Wednesday, September 22, 2010

Poem for Thursday, Undercovers, Mount Vernon Animals

A Kite for Aibhin
By Seamus Heaney


Air from another life and time and place,
Pale blue heavenly air is supporting
A white wing beating high against the breeze,

And yes, it is a kite! As when one afternoon
All of us there trooped out
Among the briar hedges and stripped thorn,

I take my stand again, halt opposite
Anahorish Hill to scan the blue,
Back in that field to launch our long-tailed comet.

And now it hovers, tugs, veers, dives askew,
Lifts itself, goes with the wind until
It rises to loud cheers from us below.

Rises, and my hand is like a spindle
Unspooling, the kite a thin-stemmed flower
Climbing and carrying, carrying farther, higher

The longing in the breast and planted feet
And gazing face and heart of the kite flier
Until string breaks and – separate, elate –

The kite takes off, itself alone, a windfall.

--------

Troy Jollimore reviewed Heaney's Human Chain this week in The Washington Post. "Heaney still writes with the passion, freshness and vigor of a young man," says Jollimore. "The poems are pervaded by an awareness of mortality, of encroaching darkness. "A Kite for Aibhin" is the final poem, and Jollimore states that it expresses the wish "that death might represent a liberation, a passage to a higher state of being...ubiquitous in this collection, and it infuses these meditative poems with a spiritual buoyancy, a subtle and reassuring joy."

My morning mostly involved chores and a bad headache whose source I didn't understand until I got the thunderstorm warning for later in the afternoon -- since I've mostly stopped having migraines, when I do start to get one, I worry and think I must have overdone the sodium by accident or my blood pressure must be up, but in most cases it turns out either that I've mistimed my cycle or that there's a big weather front on the way. The Lunar Autumn Festival in China fell on the 22nd and I had promised Adam that I would try to find moon cakes for him, which proved to be far more complicated than I had imagined. I confirmed that the Asian supermarket behind White Flint Mall had closed, which I'd thought I'd heard, so I went to the Asian supermarket in Wintergreen shopping center...and it had closed too! Woe! I called Paul from the parking lot and asked him to Google Asian supermarkets in Rockville, and as it turns out, there's a big new one called Maxim further up Hungerford Drive just past Rockville Town Square. But they were sold out of moon cakes! I got some sesame cookies, mochi, and something called Ming Kung cakes which apparently involve red bean paste and rice flour...we never even got around to tasting them, we got full on the cookies and the sesame noodles and stir fry that Paul made!
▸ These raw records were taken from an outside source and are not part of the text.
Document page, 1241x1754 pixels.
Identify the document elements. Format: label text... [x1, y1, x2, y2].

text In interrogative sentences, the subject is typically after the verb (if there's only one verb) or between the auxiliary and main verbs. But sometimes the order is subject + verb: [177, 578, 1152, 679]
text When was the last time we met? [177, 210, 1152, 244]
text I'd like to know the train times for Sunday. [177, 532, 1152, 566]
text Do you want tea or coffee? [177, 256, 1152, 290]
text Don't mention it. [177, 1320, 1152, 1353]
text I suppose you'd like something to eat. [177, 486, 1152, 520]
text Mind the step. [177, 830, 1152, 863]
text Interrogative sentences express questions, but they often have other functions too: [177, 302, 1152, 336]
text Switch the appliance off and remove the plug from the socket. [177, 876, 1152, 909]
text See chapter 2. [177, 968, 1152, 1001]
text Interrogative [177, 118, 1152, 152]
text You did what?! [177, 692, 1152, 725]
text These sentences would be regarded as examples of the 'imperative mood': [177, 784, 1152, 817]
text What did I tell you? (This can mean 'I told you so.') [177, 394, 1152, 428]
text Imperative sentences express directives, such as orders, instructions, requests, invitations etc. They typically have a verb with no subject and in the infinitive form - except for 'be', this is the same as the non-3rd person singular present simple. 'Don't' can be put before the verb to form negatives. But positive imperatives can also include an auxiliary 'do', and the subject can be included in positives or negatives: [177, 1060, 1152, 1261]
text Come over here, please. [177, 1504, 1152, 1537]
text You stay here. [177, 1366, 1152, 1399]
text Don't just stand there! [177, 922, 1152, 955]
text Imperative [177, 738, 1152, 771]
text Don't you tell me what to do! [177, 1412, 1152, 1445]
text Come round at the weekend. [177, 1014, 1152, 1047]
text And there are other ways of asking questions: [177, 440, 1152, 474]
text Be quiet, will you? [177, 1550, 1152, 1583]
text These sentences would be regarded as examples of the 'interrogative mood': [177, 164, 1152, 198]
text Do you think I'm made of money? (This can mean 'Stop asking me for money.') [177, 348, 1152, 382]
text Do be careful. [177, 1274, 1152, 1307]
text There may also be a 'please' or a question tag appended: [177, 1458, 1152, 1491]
After dinner, Daniel went to work on his summer project with his advisor and the rest of us watched Undercovers, which had gotten mostly lukewarm reviews I saw, so I was surprised at how great it was -- okay, mediocre spy story with too many gadgets, but the leads have amazing chemistry (and are two of the best-looking people I have ever seen, which makes it really easy to look at them, though I want to know when two caterers have three hours a day to spend in the gym, since they're so amazingly fit they must never taste their own food). And you know they haven't always been caterers if they live in THAT house! But they're delightful together, sweet and funny -- I love stories about married couples who are in love without being syrupy and still hot for each other after lots of years together -- and there are fun slashy moments too (Samantha to Bill: "It's the woman married to the man you love"). Oh, and some of us watched the new Deathly Hallows trailer, which features Snape AND Lucius (we know where my priorities are). And the Philadelphia Eagles have made it easy for me to decide whom I want to lose the NFC East, and it ain't Dallas or the Giants -- it's Michael Vick.


These three Mount Vernon sheep were inseparable on Sunday.


George Washington's breed of cattle mostly stayed in the shade, swatting at flies.


There were chickens both behind the slave cabin and on the upper farm...


...beside the piglets, because is anything cuter?


Some kids visiting the colonial fair found this turtle in the woods on the property. We suggested they put it back near where they found it.


The rat-catcher's rat is not a permanent Mount Vernon resident but we're assuming that in Washington's era, there were plenty.


The corn stalks were already past harvest...


...and the squash were turning a glorious orange.